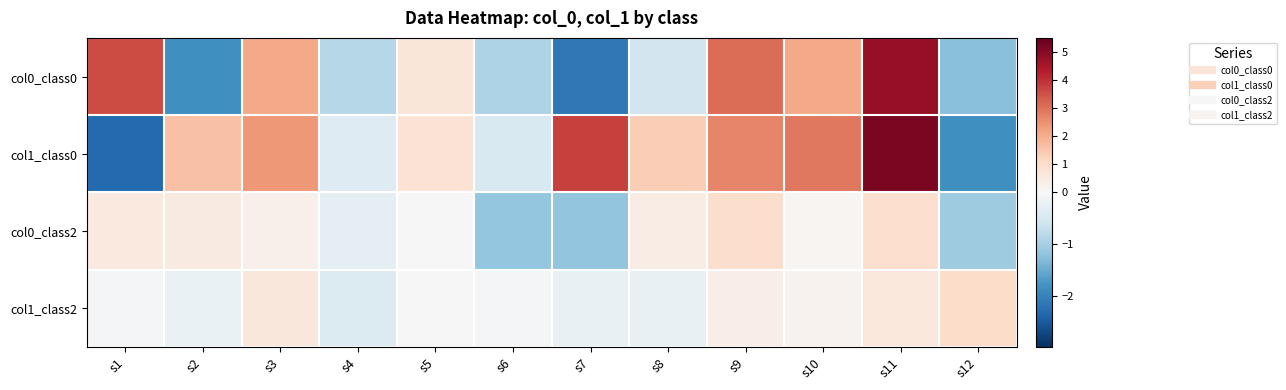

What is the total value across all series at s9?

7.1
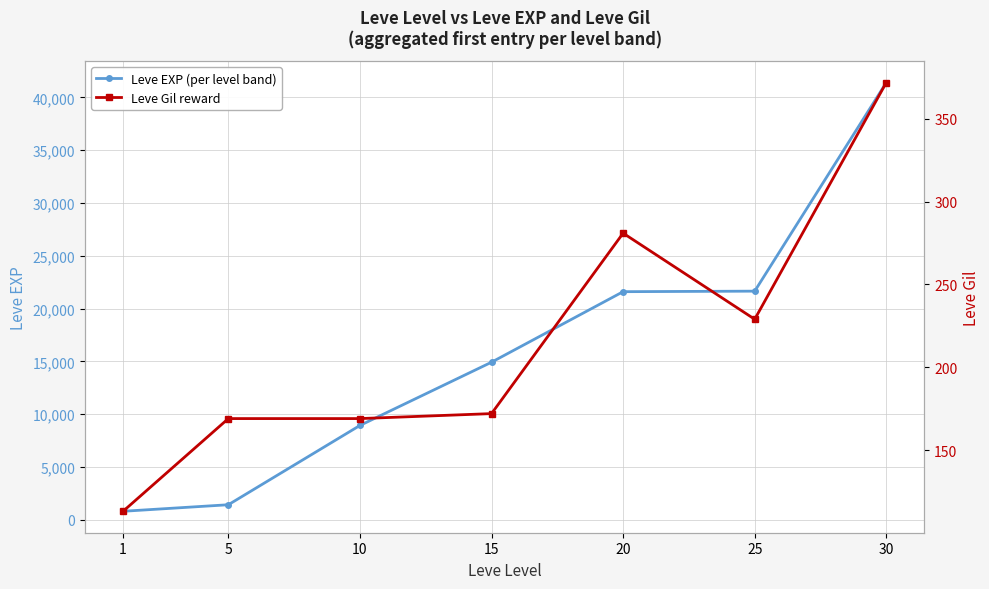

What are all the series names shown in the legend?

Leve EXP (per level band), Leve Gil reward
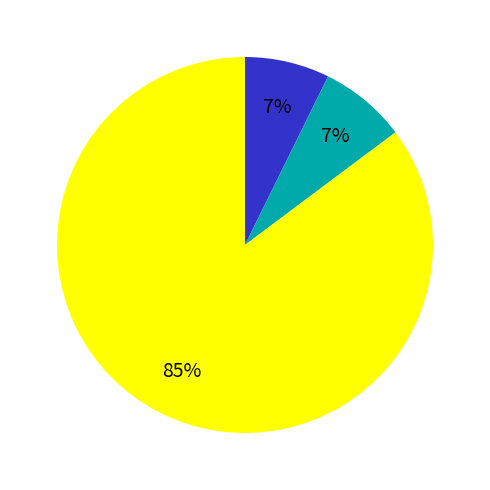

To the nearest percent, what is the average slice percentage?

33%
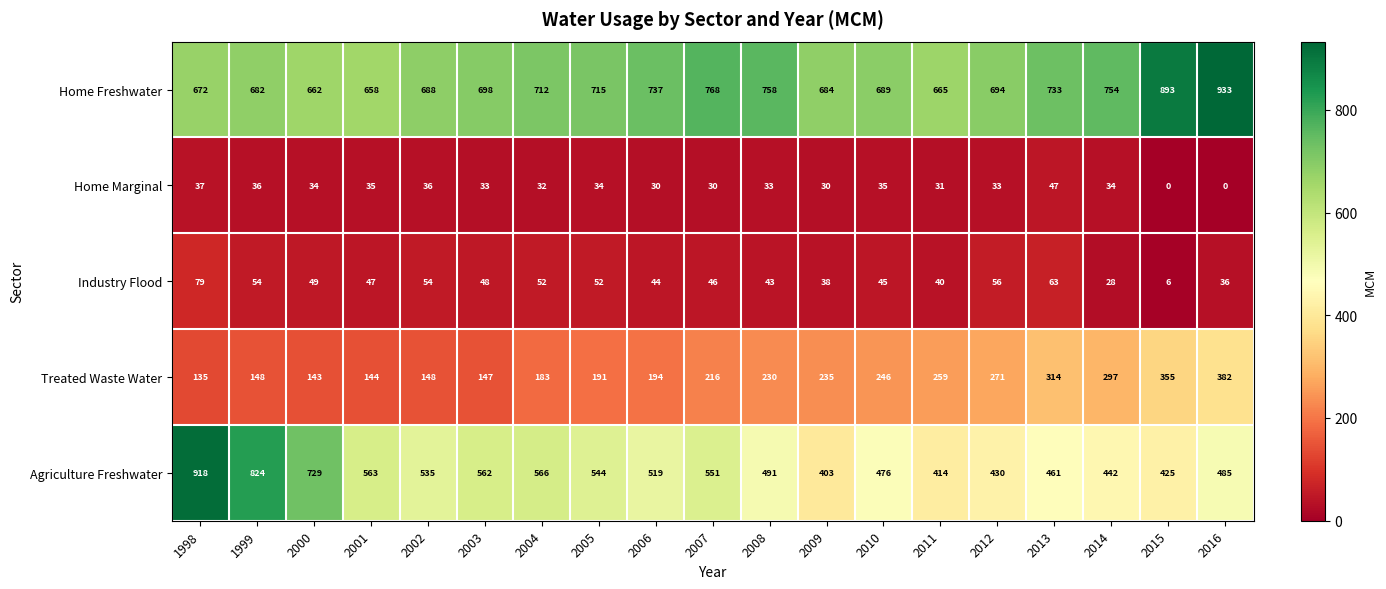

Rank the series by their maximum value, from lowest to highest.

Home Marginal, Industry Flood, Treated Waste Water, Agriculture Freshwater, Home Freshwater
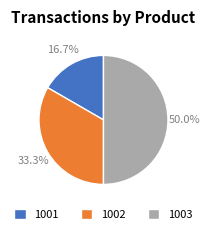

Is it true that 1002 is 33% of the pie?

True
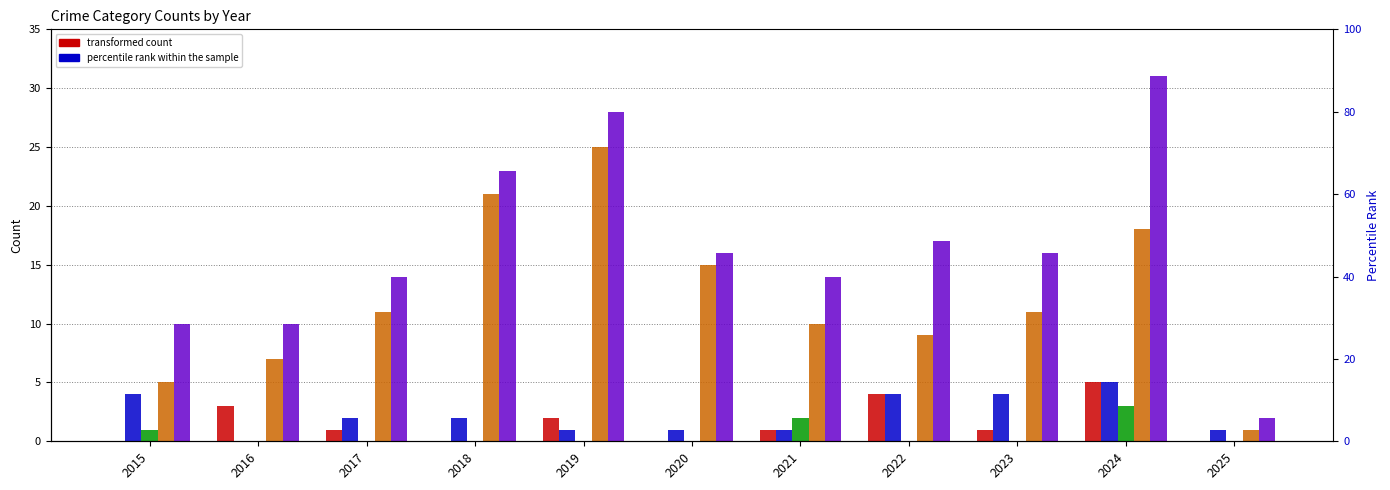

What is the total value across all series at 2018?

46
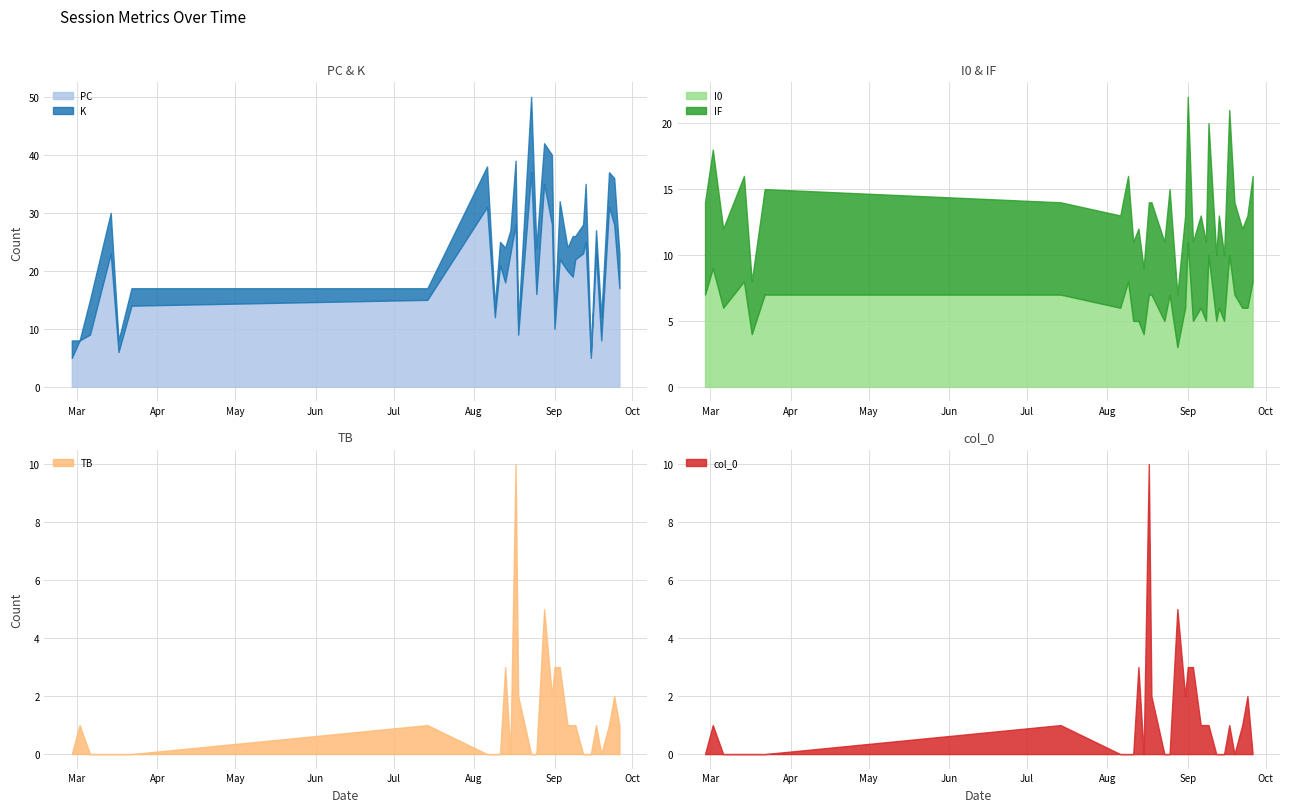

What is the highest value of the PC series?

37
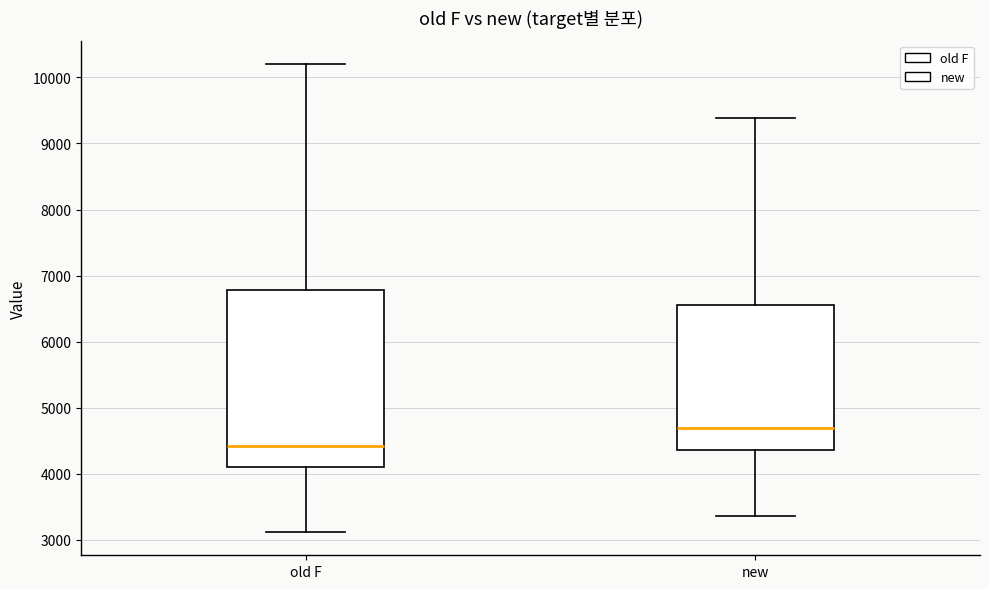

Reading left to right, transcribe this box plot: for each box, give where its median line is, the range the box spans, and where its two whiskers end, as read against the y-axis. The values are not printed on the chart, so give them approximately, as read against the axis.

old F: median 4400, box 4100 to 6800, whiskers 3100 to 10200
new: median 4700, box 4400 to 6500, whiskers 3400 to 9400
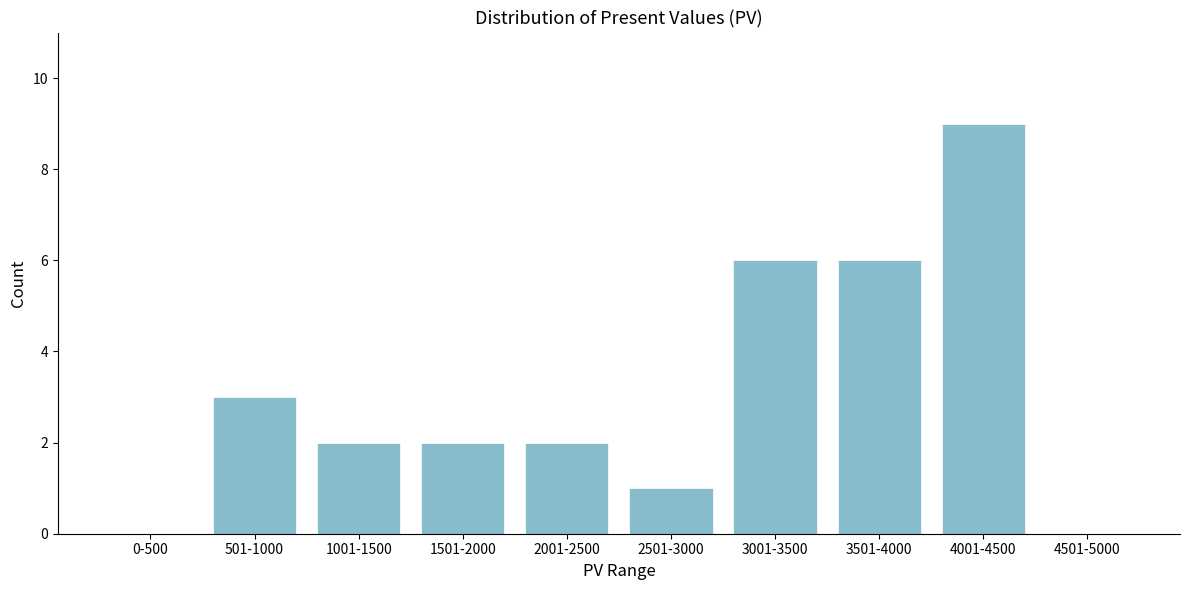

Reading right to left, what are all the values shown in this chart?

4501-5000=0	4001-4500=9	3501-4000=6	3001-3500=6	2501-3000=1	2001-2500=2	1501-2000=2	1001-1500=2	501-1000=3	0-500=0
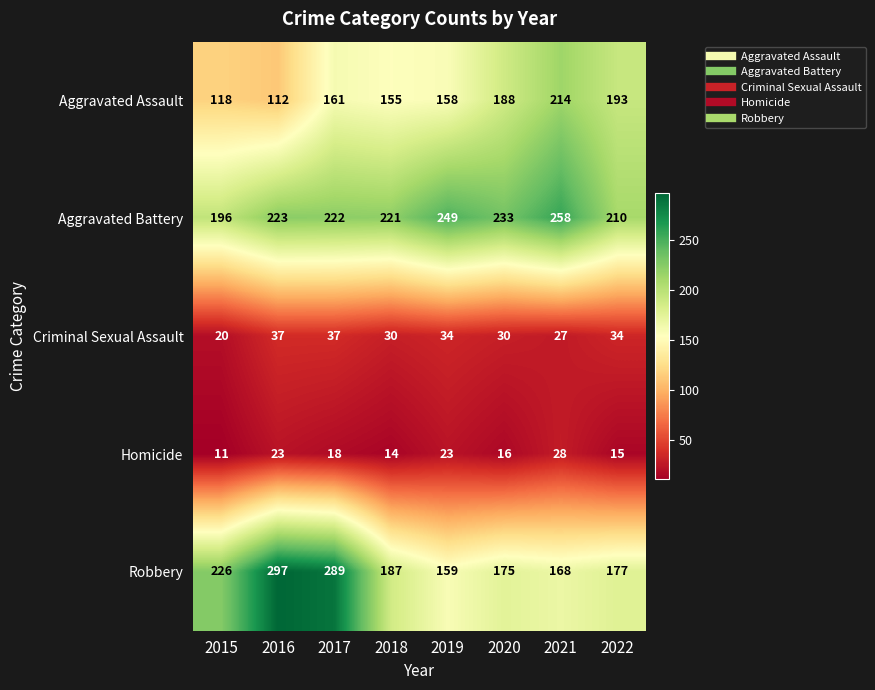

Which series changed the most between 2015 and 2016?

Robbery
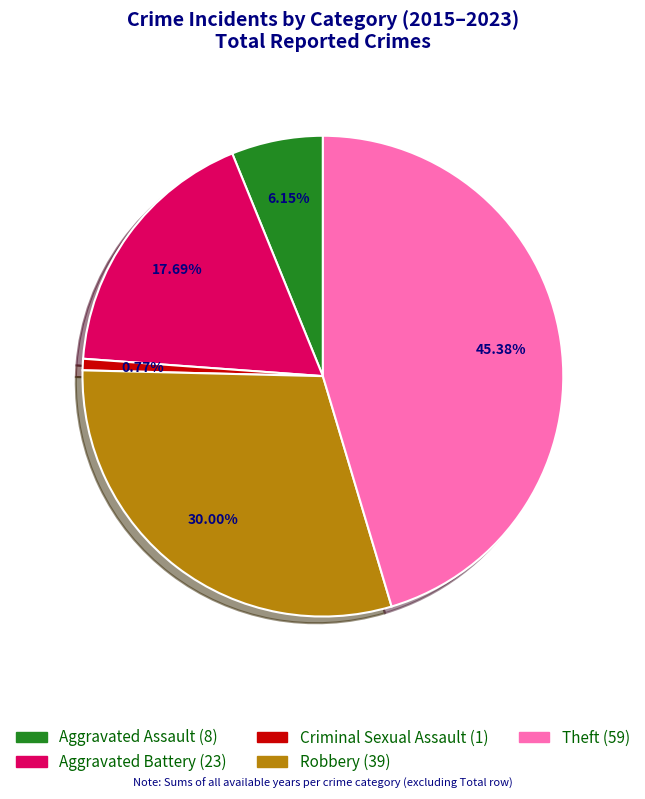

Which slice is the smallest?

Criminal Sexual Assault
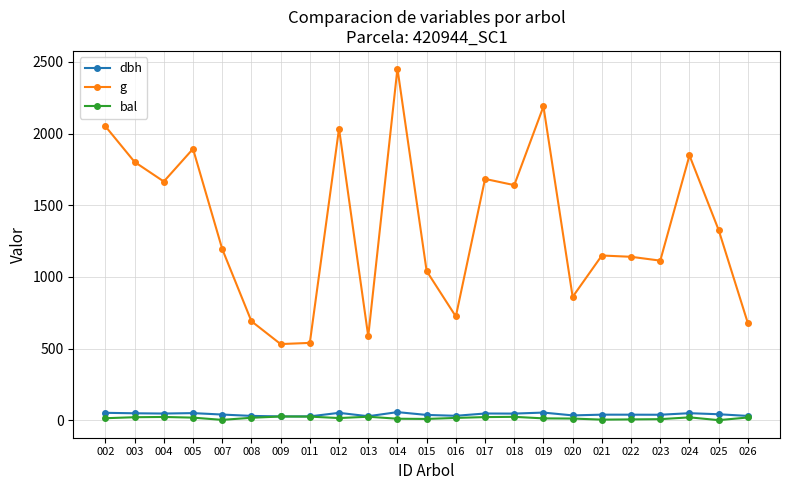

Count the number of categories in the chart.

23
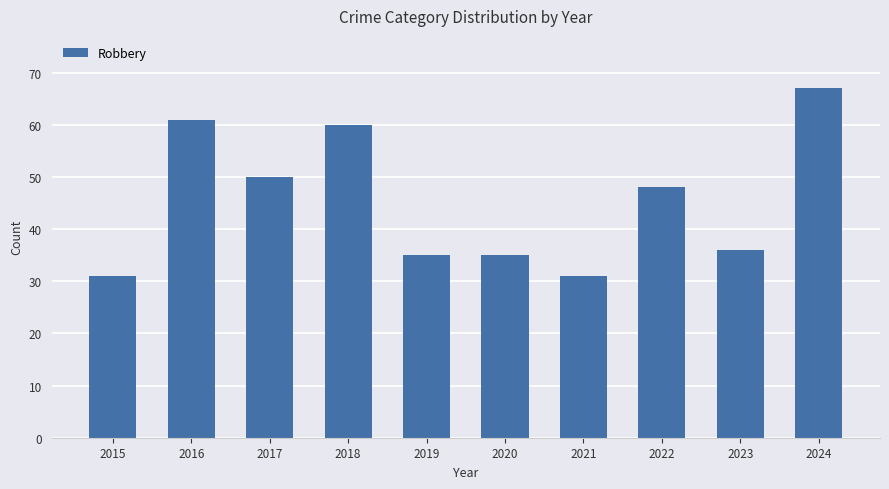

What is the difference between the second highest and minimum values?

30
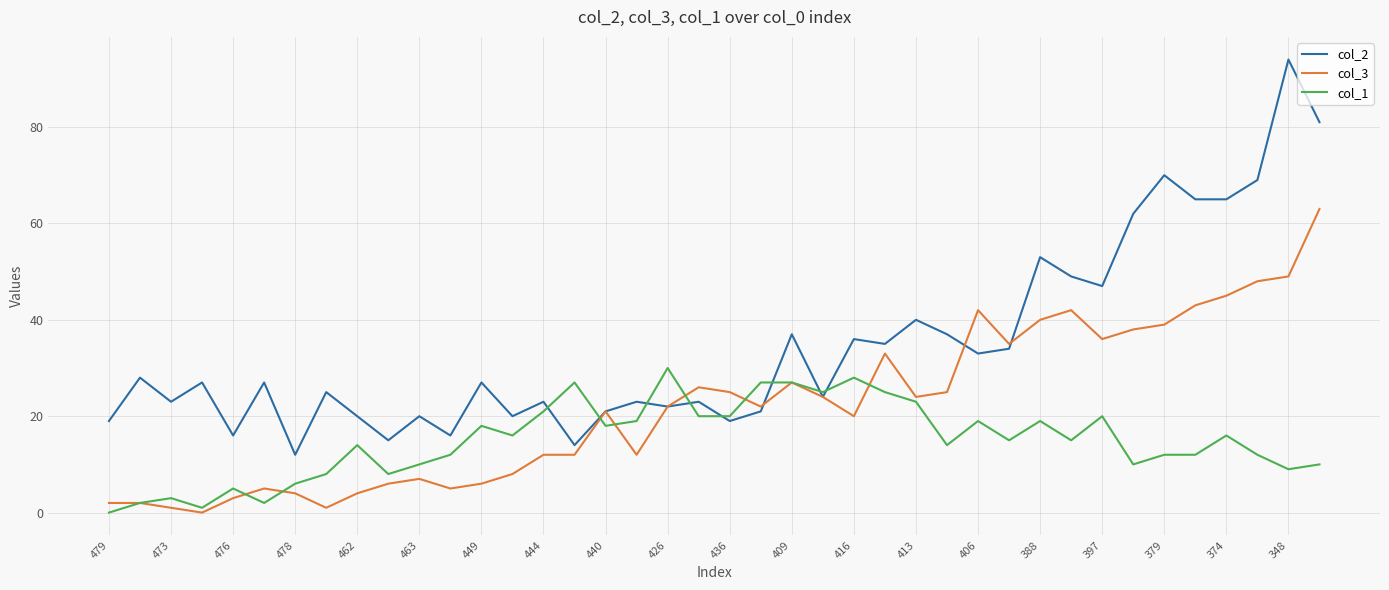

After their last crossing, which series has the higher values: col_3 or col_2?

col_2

Written task
Find every line of the listing that contains the string "shown", matching case exactly, and copy each of those lines.

Result for this task
What are all the series names shown in the legend?
Reading right to left, what are all the values shown in this chart?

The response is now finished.